- _WHAT TO DO_
Please render every line of the rows below as a numbered list, leaving out blank lines.

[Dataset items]

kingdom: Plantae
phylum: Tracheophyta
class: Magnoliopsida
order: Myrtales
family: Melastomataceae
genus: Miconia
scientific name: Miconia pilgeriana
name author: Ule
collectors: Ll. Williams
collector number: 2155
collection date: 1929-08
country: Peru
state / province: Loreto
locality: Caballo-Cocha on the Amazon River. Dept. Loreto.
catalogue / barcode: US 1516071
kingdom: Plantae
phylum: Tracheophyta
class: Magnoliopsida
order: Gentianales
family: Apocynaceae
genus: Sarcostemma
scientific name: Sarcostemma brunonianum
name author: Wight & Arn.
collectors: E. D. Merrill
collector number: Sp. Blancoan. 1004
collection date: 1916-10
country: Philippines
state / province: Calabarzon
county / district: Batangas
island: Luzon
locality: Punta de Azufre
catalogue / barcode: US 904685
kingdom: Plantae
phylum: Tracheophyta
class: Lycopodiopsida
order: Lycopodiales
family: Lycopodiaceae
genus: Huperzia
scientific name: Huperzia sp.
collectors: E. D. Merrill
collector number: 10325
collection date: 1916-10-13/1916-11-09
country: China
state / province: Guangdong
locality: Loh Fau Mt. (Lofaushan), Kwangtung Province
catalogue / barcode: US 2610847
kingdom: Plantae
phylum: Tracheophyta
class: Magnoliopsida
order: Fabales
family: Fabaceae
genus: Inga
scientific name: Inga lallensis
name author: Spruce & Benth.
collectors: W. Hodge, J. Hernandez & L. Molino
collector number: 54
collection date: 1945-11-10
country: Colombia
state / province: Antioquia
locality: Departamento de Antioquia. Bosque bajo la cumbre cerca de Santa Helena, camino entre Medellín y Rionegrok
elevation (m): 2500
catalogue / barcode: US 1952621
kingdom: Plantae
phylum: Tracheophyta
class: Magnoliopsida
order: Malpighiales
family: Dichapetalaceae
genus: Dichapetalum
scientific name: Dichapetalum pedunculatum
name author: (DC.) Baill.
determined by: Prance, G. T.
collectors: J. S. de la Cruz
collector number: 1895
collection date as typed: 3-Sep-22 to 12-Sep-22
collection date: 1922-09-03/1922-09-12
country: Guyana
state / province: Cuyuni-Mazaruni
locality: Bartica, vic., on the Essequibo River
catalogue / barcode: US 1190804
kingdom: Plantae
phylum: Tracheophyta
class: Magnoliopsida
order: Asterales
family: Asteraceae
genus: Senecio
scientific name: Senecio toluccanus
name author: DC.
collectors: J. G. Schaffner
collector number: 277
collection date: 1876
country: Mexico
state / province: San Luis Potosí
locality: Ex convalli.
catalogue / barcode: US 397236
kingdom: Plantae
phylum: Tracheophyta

- _TASK OUTPUT_
1. kingdom: Plantae
2. phylum: Tracheophyta
3. class: Magnoliopsida
4. order: Myrtales
5. family: Melastomataceae
6. genus: Miconia
7. scientific name: Miconia pilgeriana
8. name author: Ule
9. collectors: Ll. Williams
10. collector number: 2155
11. collection date: 1929-08
12. country: Peru
13. state / province: Loreto
14. locality: Caballo-Cocha on the Amazon River. Dept. Loreto.
15. catalogue / barcode: US 1516071
16. kingdom: Plantae
17. phylum: Tracheophyta
18. class: Magnoliopsida
19. order: Gentianales
20. family: Apocynaceae
21. genus: Sarcostemma
22. scientific name: Sarcostemma brunonianum
23. name author: Wight & Arn.
24. collectors: E. D. Merrill
25. collector number: Sp. Blancoan. 1004
26. collection date: 1916-10
27. country: Philippines
28. state / province: Calabarzon
29. county / district: Batangas
30. island: Luzon
31. locality: Punta de Azufre
32. catalogue / barcode: US 904685
33. kingdom: Plantae
34. phylum: Tracheophyta
35. class: Lycopodiopsida
36. order: Lycopodiales
37. family: Lycopodiaceae
38. genus: Huperzia
39. scientific name: Huperzia sp.
40. collectors: E. D. Merrill
41. collector number: 10325
42. collection date: 1916-10-13/1916-11-09
43. country: China
44. state / province: Guangdong
45. locality: Loh Fau Mt. (Lofaushan), Kwangtung Province
46. catalogue / barcode: US 2610847
47. kingdom: Plantae
48. phylum: Tracheophyta
49. class: Magnoliopsida
50. order: Fabales
51. family: Fabaceae
52. genus: Inga
53. scientific name: Inga lallensis
54. name author: Spruce & Benth.
55. collectors: W. Hodge, J. Hernandez & L. Molino
56. collector number: 54
57. collection date: 1945-11-10
58. country: Colombia
59. state / province: Antioquia
60. locality: Departamento de Antioquia. Bosque bajo la cumbre cerca de Santa Helena, camino entre Medellín y Rionegrok
61. elevation (m): 2500
62. catalogue / barcode: US 1952621
63. kingdom: Plantae
64. phylum: Tracheophyta
65. class: Magnoliopsida
66. order: Malpighiales
67. family: Dichapetalaceae
68. genus: Dichapetalum
69. scientific name: Dichapetalum pedunculatum
70. name author: (DC.) Baill.
71. determined by: Prance, G. T.
72. collectors: J. S. de la Cruz
73. collector number: 1895
74. collection date as typed: 3-Sep-22 to 12-Sep-22
75. collection date: 1922-09-03/1922-09-12
76. country: Guyana
77. state / province: Cuyuni-Mazaruni
78. locality: Bartica, vic., on the Essequibo River
79. catalogue / barcode: US 1190804
80. kingdom: Plantae
81. phylum: Tracheophyta
82. class: Magnoliopsida
83. order: Asterales
84. family: Asteraceae
85. genus: Senecio
86. scientific name: Senecio toluccanus
87. name author: DC.
88. collectors: J. G. Schaffner
89. collector number: 277
90. collection date: 1876
91. country: Mexico
92. state / province: San Luis Potosí
93. locality: Ex convalli.
94. catalogue / barcode: US 397236
95. kingdom: Plantae
96. phylum: Tracheophyta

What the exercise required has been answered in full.